Glis1 has been implicated to play a part in a number of diseases and disorders.

=== Psoriasis ===

Glis1 has been shown to be heavily up regulated in psoriasis, a disease which causes chronic inflammation of the skin. Normally, Glis1 is not expressed in the skin at all. However, during inflammation, it is expressed in the spinous layer of the skin, the second layer from the bottom of four layers as a response to the inflammation. This is the last layer where the cells have nuclei and thus the last layer where gene expression occurs. It is believed that the role of Glis1 in this disease is to promote cell differentiation in the skin by changing the increasing the expression of multiple pro-differentation genes such as IGFBP2 which inhibits proliferation and can also promote apoptosis It also decreases the expression of Jagged1, a ligand of notch in the notch signaling pathway and Frizzled10, a receptor in the wnt signaling pathway.

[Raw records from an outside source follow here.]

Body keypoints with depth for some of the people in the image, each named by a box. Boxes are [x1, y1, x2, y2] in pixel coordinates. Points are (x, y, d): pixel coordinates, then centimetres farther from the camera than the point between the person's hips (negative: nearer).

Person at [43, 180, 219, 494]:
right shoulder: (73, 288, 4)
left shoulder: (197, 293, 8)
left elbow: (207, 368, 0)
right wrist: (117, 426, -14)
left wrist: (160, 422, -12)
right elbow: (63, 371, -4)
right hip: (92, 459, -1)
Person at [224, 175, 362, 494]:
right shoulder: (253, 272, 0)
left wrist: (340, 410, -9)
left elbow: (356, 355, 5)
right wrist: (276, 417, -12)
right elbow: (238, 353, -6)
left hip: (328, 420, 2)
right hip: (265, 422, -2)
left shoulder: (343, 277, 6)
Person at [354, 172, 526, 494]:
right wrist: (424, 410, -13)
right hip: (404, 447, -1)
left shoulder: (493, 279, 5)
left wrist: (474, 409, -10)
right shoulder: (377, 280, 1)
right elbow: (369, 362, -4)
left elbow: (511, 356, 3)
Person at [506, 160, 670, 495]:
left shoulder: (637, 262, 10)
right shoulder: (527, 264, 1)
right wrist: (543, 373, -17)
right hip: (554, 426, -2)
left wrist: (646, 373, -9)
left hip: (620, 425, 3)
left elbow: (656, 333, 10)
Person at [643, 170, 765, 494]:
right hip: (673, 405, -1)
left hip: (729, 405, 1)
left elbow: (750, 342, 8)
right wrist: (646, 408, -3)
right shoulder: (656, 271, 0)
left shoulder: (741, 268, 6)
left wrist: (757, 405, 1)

=== Late onset Parkinson's Disease ===

A certain allele of Glis1 which exists due to a single nucleotide polymorphism, a change in a single nucleotide of the DNA sequence of the gene, has been implicated as a risk factor in the neurodegenerative disorder Parkinson's disease. The allele is linked to the late onset variety of Parkinson's, which is acquired in old age. The reason behind this link is not yet known.